En partant vers le centre de la ville depuis le camping, Anaïs remarque un porte feuille sur la route, avec une carte bancaire irlandaise. Il y a deux campings au bout de notre rue, le nôtre mais nous n'avons pas noté la présence de vacanciers irlandais et un autre, dans lequel nous entrons. Bingo, il y a bien un combi irlandais occupé par le propriétaire du porte-feuille ! Ce dernier avec son frère et sa femme, nous remercient chaleureusement en nous offrant des bières. Ils voyagent dans leur combi 1ère génération (pour les connaisseurs), âgé de plus de 40 ans et en attente d'un nouveau pare-brise : celui-ci s'est fissuré à cause d'une pierre sur la Carretera Austral ! Un nouveau leur sera envoyé depuis Puerto Montt, grâce à un réseau de

passionnés de combis, la production de ce type de pare-brise n'existant plus.


La journée du lendemain est un day-off : les vélos sont au repos mais ce ne sera pas farniente pour nous. Il s'agit d'une excursion dans la vallée Exploradores pour randonner sur le glacier du même nom. Départ à 8h00 en camionnette pour une cinquantaine de kilomètres environ avant le départ du trek. Au bout de 20 kilomètres, deux panneaux sont postés sur la route, sur lesquels on peut lire : Camino Cortado (route coupée). Effectivement, la piste termine sa course dans un lac dont la formation a eu lieu il y a des milliers de... secondes, deux mois pour être précis ! A l'origine, il n'y avait qu'un cours d'eau mais un important glissement de terrain en aval a formé un barrage. Le passage vers l'autre rive s'effectue en bateau. Le paysage est vraiment singulier avec des arbres pas encore morts aux couleurs automnales perçant les eaux du lac.

__________

● CONSIGNE A: Restituez mot pour mot toutes les lignes des enregistrements du jeu de données stocké, sans reprendre les images.
Le récit et les enregistrements sont deux documents indépendants l'un de l'autre.

[Enregistrements du jeu de données stocké]
__________

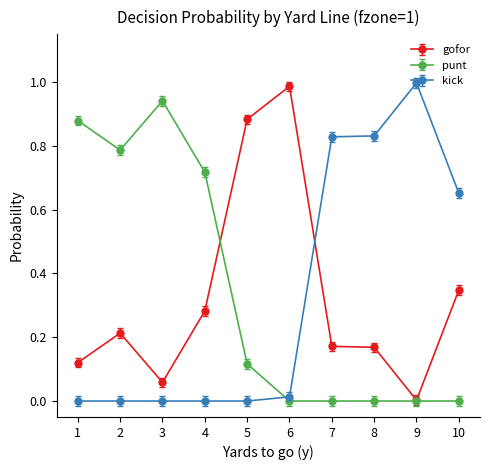

At how many categories does at least one series exceed 0?

10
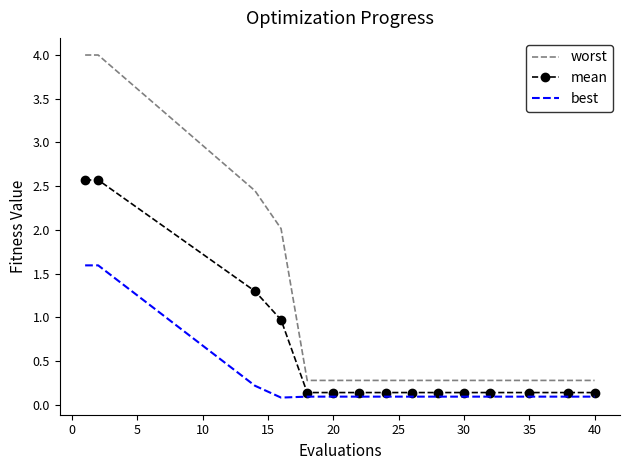

Which series has the largest total across all categories?

worst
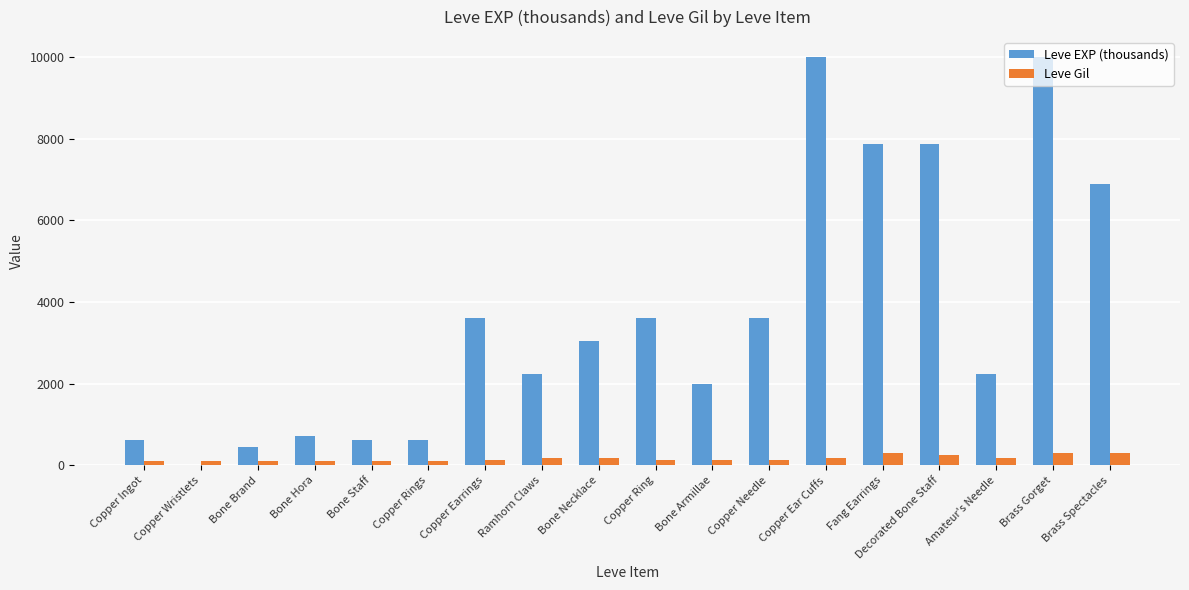

Which series has the largest total across all categories?

Leve EXP (thousands)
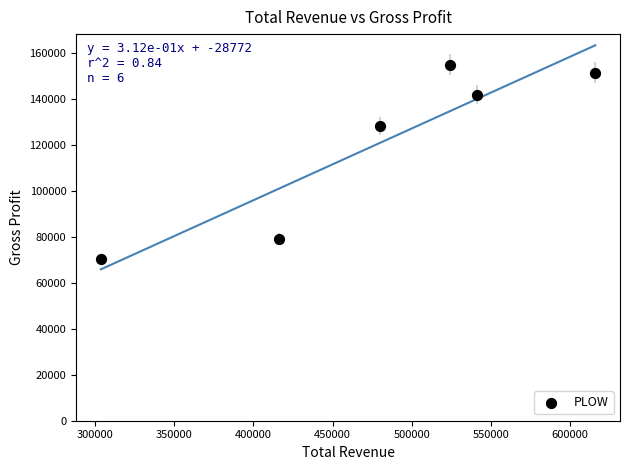

What is the average X value?

480283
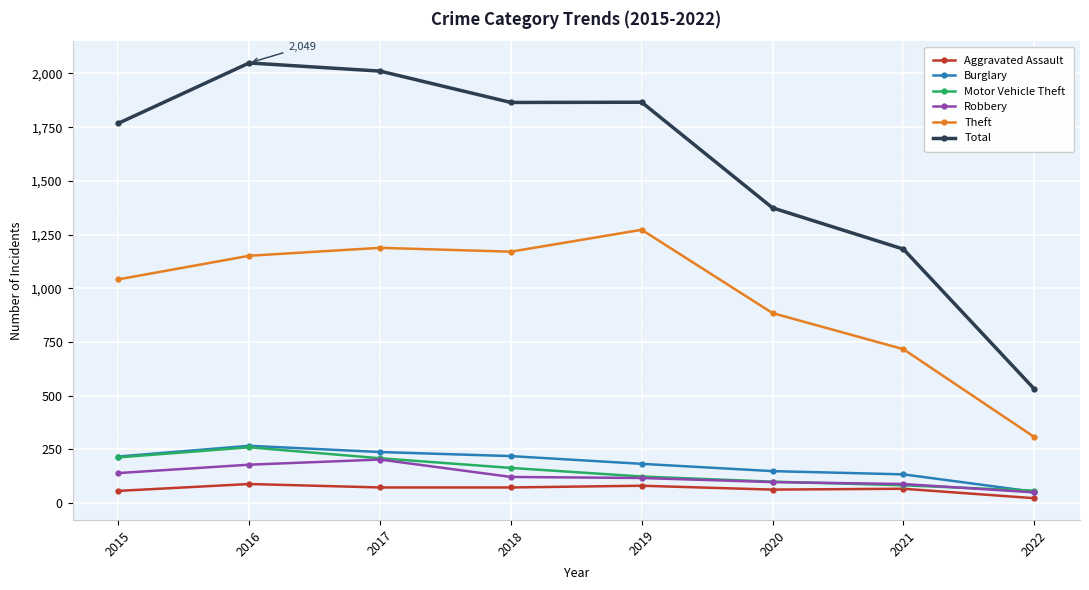

True or false: Burglary and Aggravated Assault intersect in this chart.

False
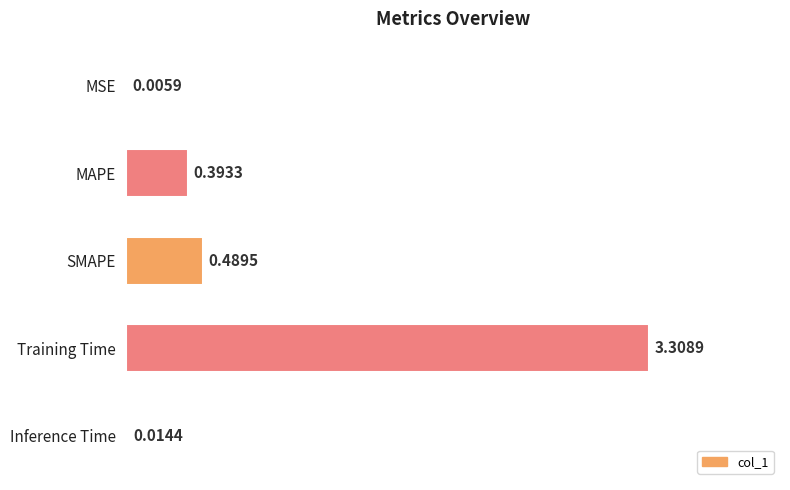

Which has a higher value, Training Time or Inference Time?

Training Time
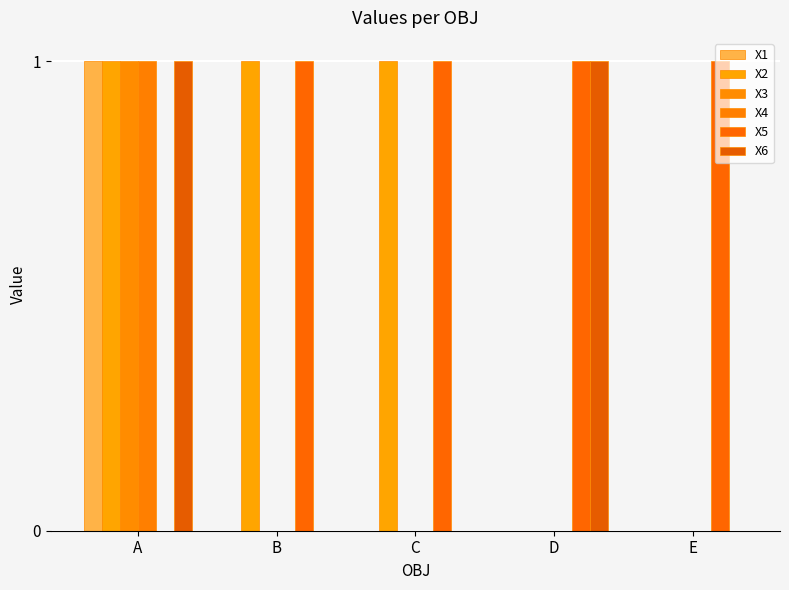

How many X1 values are between 0 and 1?

5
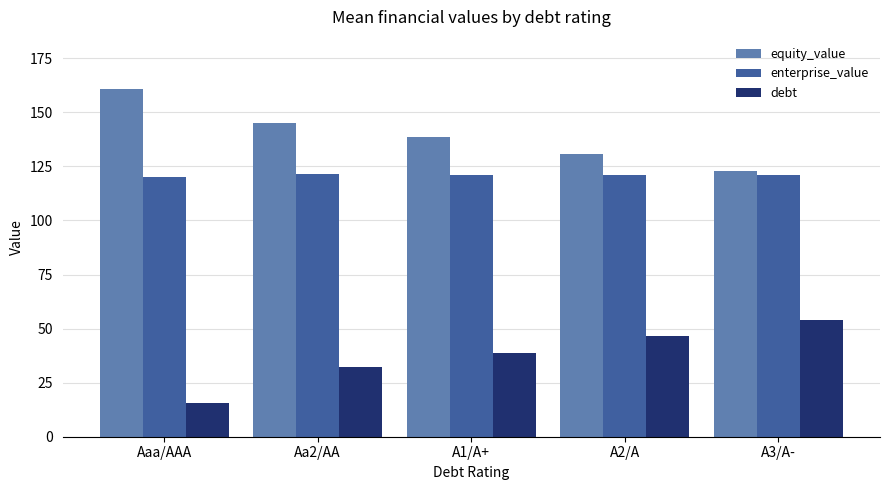

What is the total value across all series at Aaa/AAA?

296.5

__________

● CONSIGNE B: Dans le récit, reprenez le passage allant de "En partant vers" jusqu'à "pare-brise n'existant plus." inclus, en substituant "hayon" à "pare-brise".

● RÉPONSE ATTENDUE A:
At how many categories does at least one series exceed 0?

10

Which series has the largest total across all categories?

worst

Which series has the largest total across all categories?

Leve EXP (thousands)

What is the average X value?

480283

True or false: Burglary and Aggravated Assault intersect in this chart.

False

Which has a higher value, Training Time or Inference Time?

Training Time

How many X1 values are between 0 and 1?

5

What is the total value across all series at Aaa/AAA?

296.5

● RÉPONSE ATTENDUE B:
En partant vers le centre de la ville depuis le camping, Anaïs remarque un porte feuille sur la route, avec une carte bancaire irlandaise. Il y a deux campings au bout de notre rue, le nôtre mais nous n'avons pas noté la présence de vacanciers irlandais et un autre, dans lequel nous entrons. Bingo, il y a bien un combi irlandais occupé par le propriétaire du porte-feuille ! Ce dernier avec son frère et sa femme, nous remercient chaleureusement en nous offrant des bières. Ils voyagent dans leur combi 1ère génération (pour les connaisseurs), âgé de plus de 40 ans et en attente d'un nouveau hayon : celui-ci s'est fissuré à cause d'une pierre sur la Carretera Austral ! Un nouveau leur sera envoyé depuis Puerto Montt, grâce à un réseau de

passionnés de combis, la production de ce type de hayon n'existant plus.